As an optimization, you can limit the number of iterations the algorithm searches for a path before it gives up by using the GetPath overload with the iterationLimit parameter.

You can define your own patterns for your agents. Below I have defined the movement pattern for an agent that can only move diagonally. (This movement pattern is included in the library as MovementPatterns.DiagonalOnly).

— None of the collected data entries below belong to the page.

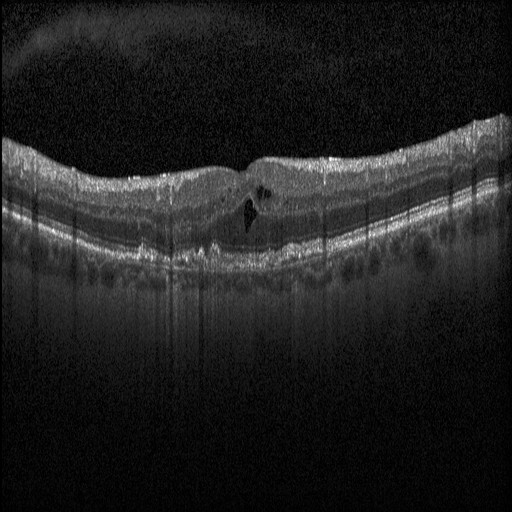
Spectral-domain OCT · through the macula · retinal OCT B-scan — Finding: diabetic macular edema (DME).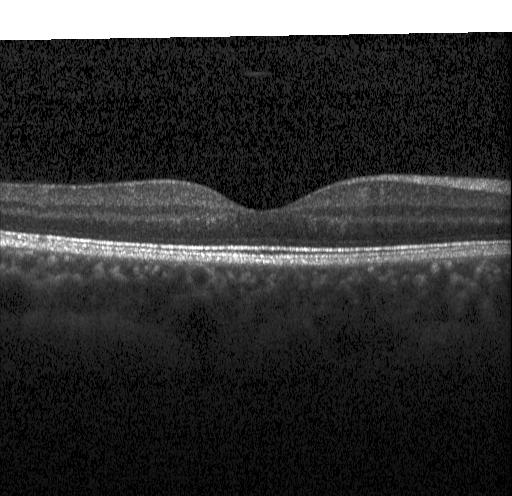

Retinal OCT B-scan
OCT finding: neither CNV, DME, nor drusen.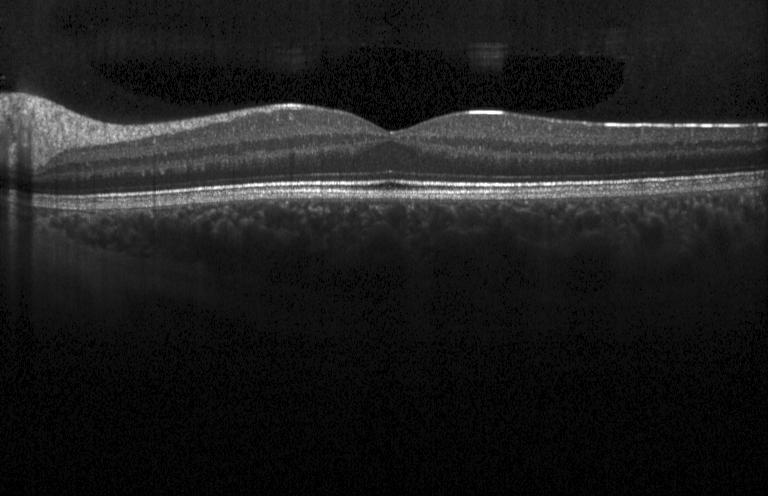

Finding: no evidence of CNV, DME, or drusen.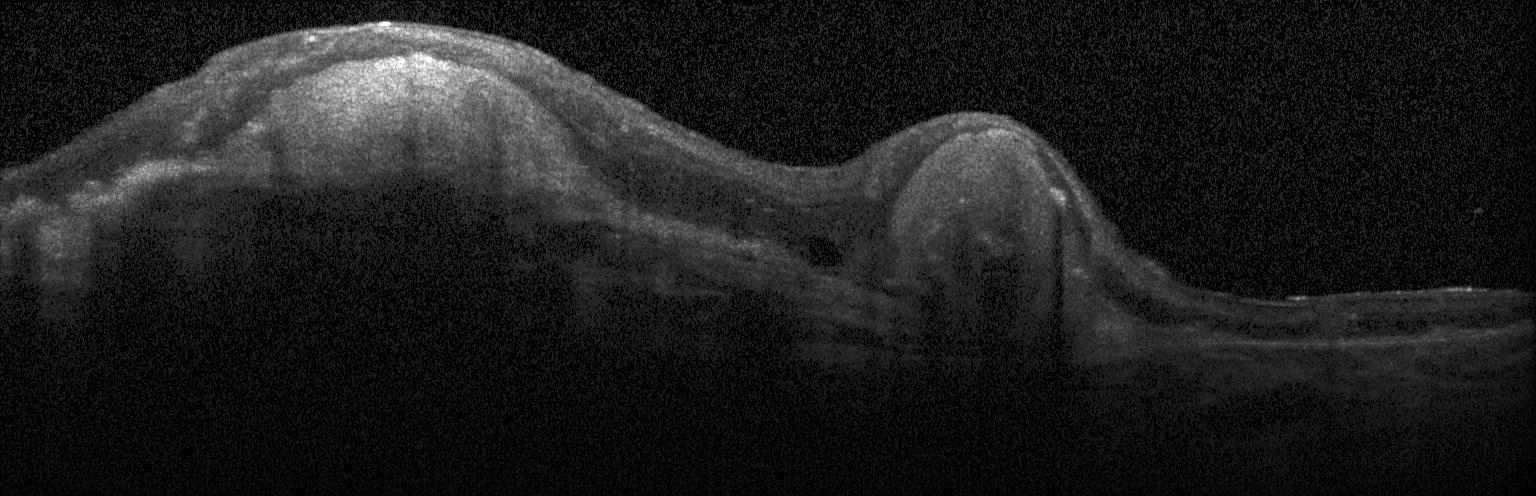
OCT finding: a choroidal neovascular membrane.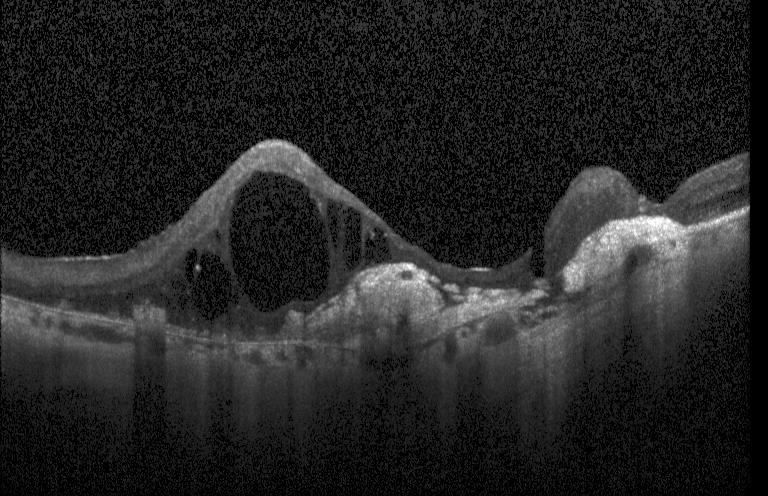

SD-OCT · Heidelberg Spectralis OCT system · OCT line scan
Dx: a choroidal neovascular membrane.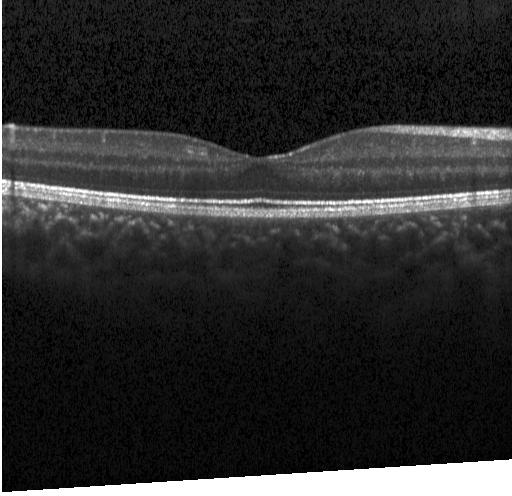 Dx: no CNV, no DME, and no drusen.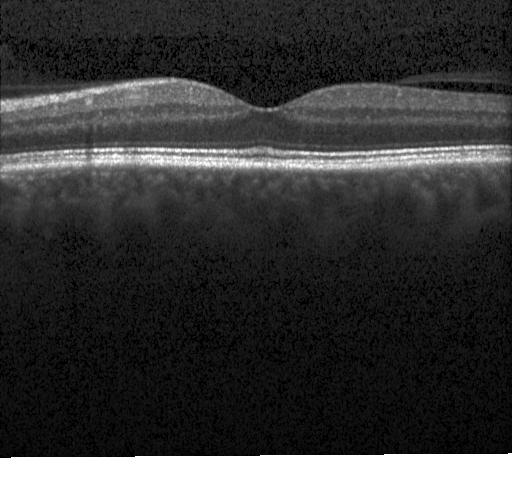

Retinal OCT B-scan — Finding: no evidence of choroidal neovascularization, diabetic macular edema, or drusen.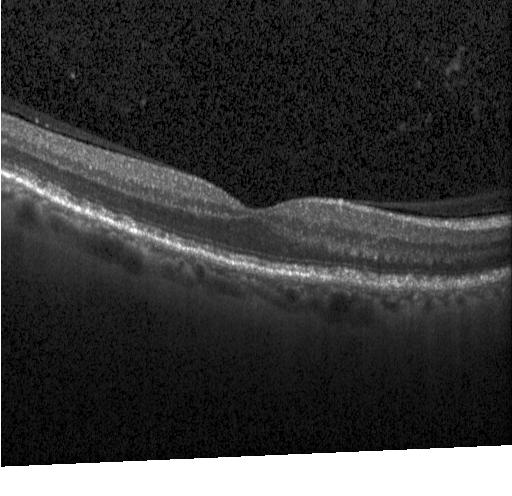
Retinal OCT B-scan; SD-OCT
Finding: no choroidal neovascularization, no diabetic macular edema, and no drusen.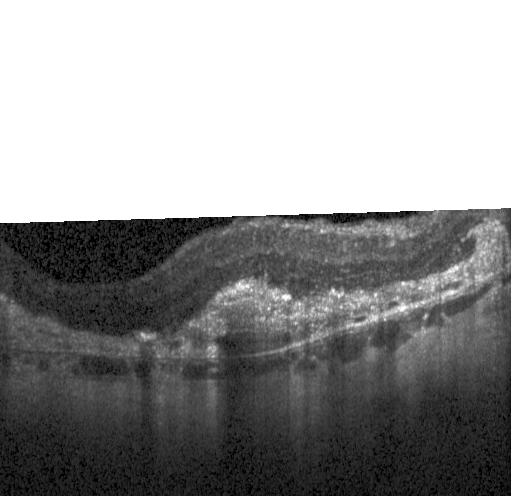

Heidelberg Spectralis; OCT B-scan.
Assessment: choroidal neovascularization (CNV).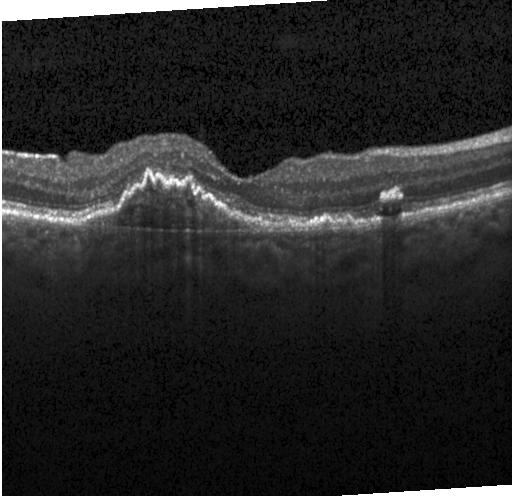

OCT B-scan
Diagnosis: a choroidal neovascular membrane.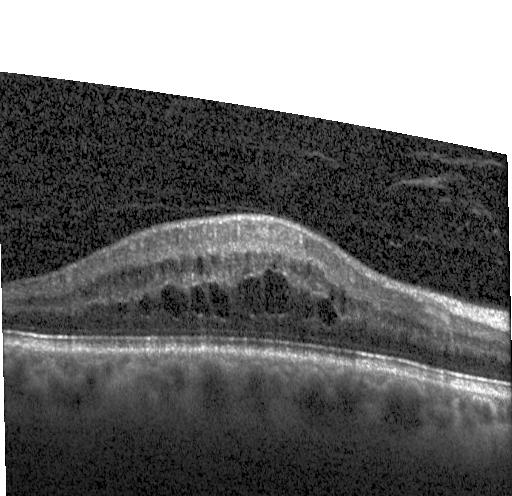
Retinal OCT cross-section · centered on the fovea.
Macular OCT: diabetic macular edema (DME).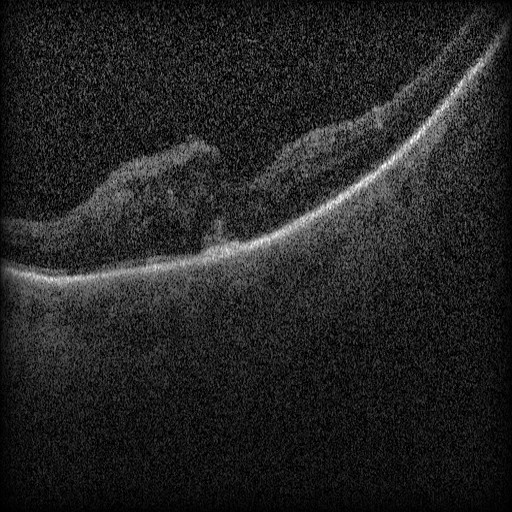
Heidelberg Spectralis; optical coherence tomography scan
Assessment: diabetic macular edema.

var diagonalOnlyMovementPattern = new[] {
    new Offset(-1, -1), new Offset(1, -1), , new Offset(1, 1), , new Offset(-1, 1)
};

Viewer

This repository also contains a viewer which you can use to build worlds and visualize paths. In debug builds you can even replay the decision making process to get a feeling of what is going on.

The viewer

Click a cell in the editor to change it properties. A new path will be generated automatically. The buttons and slider at the bottom of the window let you control the replay features.

Each cell is color coded

  • White: a normal cell
  • Light green: the start cell
  • Dark green: the current cell, or end cell
  • Black a blocked (intraversable) cell
  • Gray: a cell that has been processed, is closed
  • Orange: a cell that still needs to be processed, is open
  • Purple: the cell that is currently being processed
  • Blue: a cell on, what currently is believed to be, the shortest path

Implementation details

While making this library I was mostly concerned with performance (how long does it take to find a path) and ease of use. I use a custom MinHeap data structure to keep track of the best candidates for the shortest path. I've experimented with other data structures, like the standard SortedSet but they were consistently slower. Inside the A* algorithm itself I use flat arrays to store the path and cost information. I use the Manhattan distance heuristic because its cheap to compute and is an admissible heuristic for all predefined movement patterns.

While micro-optimizing the code I've used the handy BenchMark.Net library to see if my changes had any effect. The benchmark suite is included in the source code here. So if you would like to try to make this implemention faster you can use the same benchmark and performance metrics I did.